Campylosiphon (Burmanniaceae), a genus with two fully mycoheterotrophic species distributed in the tropics of South America and West Africa, is extended to two Asian species with “wingless” flowers. Specifically, Burmannia championii and B. densiflora, were transferred to Campylosiphon, and a Campylosiphon species new to science was described from Guizhou, China, supported by both morphological comparative analyses and molecular phylogeny inference. We revealed that the genus Campylosiphon can be characterized by five morphological aspects. With the revised circumscription, Campylosiphon becomes the third genus in Burmanniaceae with a pantropical distribution pattern. We also reported that two Campylosiphon species have advanced degraded plastomes and lost all protein-coding genes for photosynthesis.

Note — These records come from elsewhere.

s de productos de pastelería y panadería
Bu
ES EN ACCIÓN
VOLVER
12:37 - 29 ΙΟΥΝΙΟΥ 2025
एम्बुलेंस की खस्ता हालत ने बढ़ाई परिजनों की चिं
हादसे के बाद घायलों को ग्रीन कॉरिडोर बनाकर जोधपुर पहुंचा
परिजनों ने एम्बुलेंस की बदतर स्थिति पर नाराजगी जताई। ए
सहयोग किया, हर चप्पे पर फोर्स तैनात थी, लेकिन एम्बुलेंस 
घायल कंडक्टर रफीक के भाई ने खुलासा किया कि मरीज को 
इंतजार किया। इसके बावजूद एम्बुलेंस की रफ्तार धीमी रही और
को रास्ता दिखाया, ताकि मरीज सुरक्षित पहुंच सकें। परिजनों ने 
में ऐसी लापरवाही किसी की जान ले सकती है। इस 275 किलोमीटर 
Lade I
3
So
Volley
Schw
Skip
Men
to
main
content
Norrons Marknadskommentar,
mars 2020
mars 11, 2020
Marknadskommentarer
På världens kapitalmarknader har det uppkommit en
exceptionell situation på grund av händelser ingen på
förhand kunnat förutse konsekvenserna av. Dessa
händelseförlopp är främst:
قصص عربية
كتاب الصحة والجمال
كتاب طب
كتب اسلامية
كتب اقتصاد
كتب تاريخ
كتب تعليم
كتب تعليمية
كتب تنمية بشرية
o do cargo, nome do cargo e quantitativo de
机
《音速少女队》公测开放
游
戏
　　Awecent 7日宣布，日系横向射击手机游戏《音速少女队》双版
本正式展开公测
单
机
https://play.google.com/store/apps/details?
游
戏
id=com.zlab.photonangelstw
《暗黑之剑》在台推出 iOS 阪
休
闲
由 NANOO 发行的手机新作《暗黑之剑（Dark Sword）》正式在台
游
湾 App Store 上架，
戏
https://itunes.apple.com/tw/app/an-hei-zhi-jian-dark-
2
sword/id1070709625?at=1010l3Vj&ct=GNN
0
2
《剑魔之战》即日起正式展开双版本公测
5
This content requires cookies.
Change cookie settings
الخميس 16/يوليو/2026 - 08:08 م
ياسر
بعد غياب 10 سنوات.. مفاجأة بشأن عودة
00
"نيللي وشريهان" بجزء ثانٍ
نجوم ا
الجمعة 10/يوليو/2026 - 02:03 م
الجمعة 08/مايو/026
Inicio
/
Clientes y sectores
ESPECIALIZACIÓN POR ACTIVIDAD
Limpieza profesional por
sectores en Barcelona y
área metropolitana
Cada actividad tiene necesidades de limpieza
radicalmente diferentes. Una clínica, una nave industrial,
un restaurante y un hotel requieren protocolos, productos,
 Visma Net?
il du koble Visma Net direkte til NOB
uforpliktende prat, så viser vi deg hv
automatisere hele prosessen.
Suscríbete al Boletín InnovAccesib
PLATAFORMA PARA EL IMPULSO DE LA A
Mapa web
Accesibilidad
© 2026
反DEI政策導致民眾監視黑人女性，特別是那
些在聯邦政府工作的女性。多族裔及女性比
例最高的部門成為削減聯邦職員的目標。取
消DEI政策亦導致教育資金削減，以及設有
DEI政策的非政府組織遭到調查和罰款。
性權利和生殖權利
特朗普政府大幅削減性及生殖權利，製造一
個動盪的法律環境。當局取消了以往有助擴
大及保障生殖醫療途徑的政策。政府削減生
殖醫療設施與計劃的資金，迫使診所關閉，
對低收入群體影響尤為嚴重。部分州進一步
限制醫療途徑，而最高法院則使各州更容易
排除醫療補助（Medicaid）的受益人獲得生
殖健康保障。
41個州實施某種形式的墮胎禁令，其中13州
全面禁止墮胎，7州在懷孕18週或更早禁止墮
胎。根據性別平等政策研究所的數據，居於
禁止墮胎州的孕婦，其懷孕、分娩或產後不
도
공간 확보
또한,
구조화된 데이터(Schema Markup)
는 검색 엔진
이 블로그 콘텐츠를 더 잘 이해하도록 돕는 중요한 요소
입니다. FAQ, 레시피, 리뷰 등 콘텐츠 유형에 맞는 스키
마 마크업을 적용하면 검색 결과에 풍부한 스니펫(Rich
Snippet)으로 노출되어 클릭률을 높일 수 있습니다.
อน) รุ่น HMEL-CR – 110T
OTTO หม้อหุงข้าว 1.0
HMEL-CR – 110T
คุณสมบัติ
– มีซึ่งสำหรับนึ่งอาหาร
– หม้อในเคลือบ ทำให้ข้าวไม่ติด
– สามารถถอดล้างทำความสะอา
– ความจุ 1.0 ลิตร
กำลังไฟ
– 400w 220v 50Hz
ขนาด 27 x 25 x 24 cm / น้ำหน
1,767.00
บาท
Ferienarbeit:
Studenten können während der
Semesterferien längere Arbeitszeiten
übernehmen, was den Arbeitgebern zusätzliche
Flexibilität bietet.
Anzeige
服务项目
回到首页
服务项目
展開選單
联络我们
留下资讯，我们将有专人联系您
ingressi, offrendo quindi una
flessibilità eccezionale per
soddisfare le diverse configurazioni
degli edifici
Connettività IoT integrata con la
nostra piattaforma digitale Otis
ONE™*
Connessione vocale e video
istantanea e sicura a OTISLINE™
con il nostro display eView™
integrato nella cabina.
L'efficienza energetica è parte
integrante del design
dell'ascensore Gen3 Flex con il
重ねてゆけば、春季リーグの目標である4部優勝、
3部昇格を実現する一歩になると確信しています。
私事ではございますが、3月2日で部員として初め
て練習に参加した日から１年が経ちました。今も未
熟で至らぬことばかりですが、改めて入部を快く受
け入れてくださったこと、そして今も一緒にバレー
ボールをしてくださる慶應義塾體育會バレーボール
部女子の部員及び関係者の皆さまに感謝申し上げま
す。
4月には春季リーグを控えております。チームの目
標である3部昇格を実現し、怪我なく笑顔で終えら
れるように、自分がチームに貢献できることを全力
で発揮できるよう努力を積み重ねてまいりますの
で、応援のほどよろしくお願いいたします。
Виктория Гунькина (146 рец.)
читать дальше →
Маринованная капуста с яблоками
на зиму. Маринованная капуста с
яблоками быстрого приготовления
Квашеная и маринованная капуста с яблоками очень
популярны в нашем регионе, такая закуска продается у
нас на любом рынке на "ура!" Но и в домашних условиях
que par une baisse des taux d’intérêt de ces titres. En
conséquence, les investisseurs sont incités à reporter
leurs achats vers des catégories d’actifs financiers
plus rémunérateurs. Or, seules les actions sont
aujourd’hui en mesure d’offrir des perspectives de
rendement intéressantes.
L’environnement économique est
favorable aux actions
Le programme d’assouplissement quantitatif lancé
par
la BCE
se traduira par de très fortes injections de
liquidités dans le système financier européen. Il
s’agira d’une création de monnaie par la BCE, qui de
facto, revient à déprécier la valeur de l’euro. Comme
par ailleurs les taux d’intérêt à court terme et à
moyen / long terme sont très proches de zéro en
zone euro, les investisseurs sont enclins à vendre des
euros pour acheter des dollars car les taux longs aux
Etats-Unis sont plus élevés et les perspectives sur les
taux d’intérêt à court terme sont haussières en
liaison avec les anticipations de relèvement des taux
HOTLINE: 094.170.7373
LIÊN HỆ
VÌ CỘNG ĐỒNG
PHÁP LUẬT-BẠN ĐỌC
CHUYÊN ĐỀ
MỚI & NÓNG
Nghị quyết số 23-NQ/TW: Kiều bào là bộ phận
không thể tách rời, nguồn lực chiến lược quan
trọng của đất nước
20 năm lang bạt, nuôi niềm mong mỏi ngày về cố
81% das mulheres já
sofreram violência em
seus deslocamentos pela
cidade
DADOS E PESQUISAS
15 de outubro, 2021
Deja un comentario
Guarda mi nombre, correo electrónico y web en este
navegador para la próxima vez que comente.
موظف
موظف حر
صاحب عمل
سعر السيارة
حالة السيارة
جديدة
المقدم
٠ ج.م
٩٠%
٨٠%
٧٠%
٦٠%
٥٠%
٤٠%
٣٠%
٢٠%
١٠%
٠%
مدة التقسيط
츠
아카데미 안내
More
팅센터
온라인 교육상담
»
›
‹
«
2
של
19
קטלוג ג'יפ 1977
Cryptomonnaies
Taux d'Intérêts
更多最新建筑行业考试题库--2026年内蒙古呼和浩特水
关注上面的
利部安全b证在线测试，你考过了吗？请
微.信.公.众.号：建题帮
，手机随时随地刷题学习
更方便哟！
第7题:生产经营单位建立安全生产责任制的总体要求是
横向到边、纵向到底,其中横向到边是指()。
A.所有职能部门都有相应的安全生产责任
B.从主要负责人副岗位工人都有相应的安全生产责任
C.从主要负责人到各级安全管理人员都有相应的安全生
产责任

ImageJ v1.53k (Schneide et al., 2012) was used to measure the length of perianth tube and pedicel of Burmannia aptera, B. championii, B. congesta and B. densiflora. Based on both the perianth tube and pedicel length, we classified these three lineages into seven groups, viz., (1) Burmannia aptera (two sheets of type specimen), (2) Burmannia congesta (four specimen sheets), (3) Burmannia densiflora (four specimen sheets), (4) B. championii (one collection and one photo recorded from Guangdong, China and type of Burmannia dalzielii Rendle (one specimen sheet) and types of B.championii (six specimen sheets), and type of Burmannia chionatha Schltr. (one specimen sheet)), (5) Burmannia tuberosa Becc. (two sheets of type specimens), (6) collections identified as B. championii recorded in Java, Indonesia (four specimen sheets) and (7) collections identified as B. championii recorded in the Western Ghats, India (two specimen sheets). The values of the aforementioned two morphological traits were then visualized using a simple scatter plot with marginal boxplot, and the classified seven groups were highlighted using a convex hull generated by “ggscatterhist” in R. Finally, statistic tests for differences in both the length of perianth tube and pedicel among the seven groups were conducted using pairwise Wilcoxon test in R.

DNA Extraction and Sequencing and Annotation—For phylogenetic analyses, 20 samples were newly sequenced, which consist of three individuals of Burmannia championii, one individual of Campylosiphon sp., one individual of Gymnosiphon usambaricum Blume, thirteen other Burmannia species and two Tacca species in this study. Total DNA of these samplings was extracted from silica-dried materials using a DNeasy Plant Mini Kit (Qiagen, Hilden, Germany), following the manufacturer’s protocol. Next, paired-end sequencing was performed using Illumiana Hiseq 2000 platform, which generated up to 4 GB of raw data for each sample. Raw DNA data was assembled using GetOrganelle v1.6.2 (Jin et al., 2020) to assemble plastome, nrRNA and scaffolds of mitochondrial genome with proper parameters, respectively. Assembled plastomes were annotated by PGA.pl (Qu et al., 2019), and nrRNAs were annotated using Geneious v11.1.5 (Kearse et al., 2012) with the nrDNA annotation of Allium cepa (GenBank accession: KM117265) as reference, while scaffolds of mitochondrial were annotated by Geneious v11.1.5 using mitochondrial genes annotations of Burmannia species (Soto et al., 2020) and the nad1 b-c (mitochondrial gene intron) using Burmannia oblonga (GenBank accession: DQ786140) as references. All of these annotated sequences were submitted to GenBank, and GenBank accession numbers are exhibited in Appendix 1.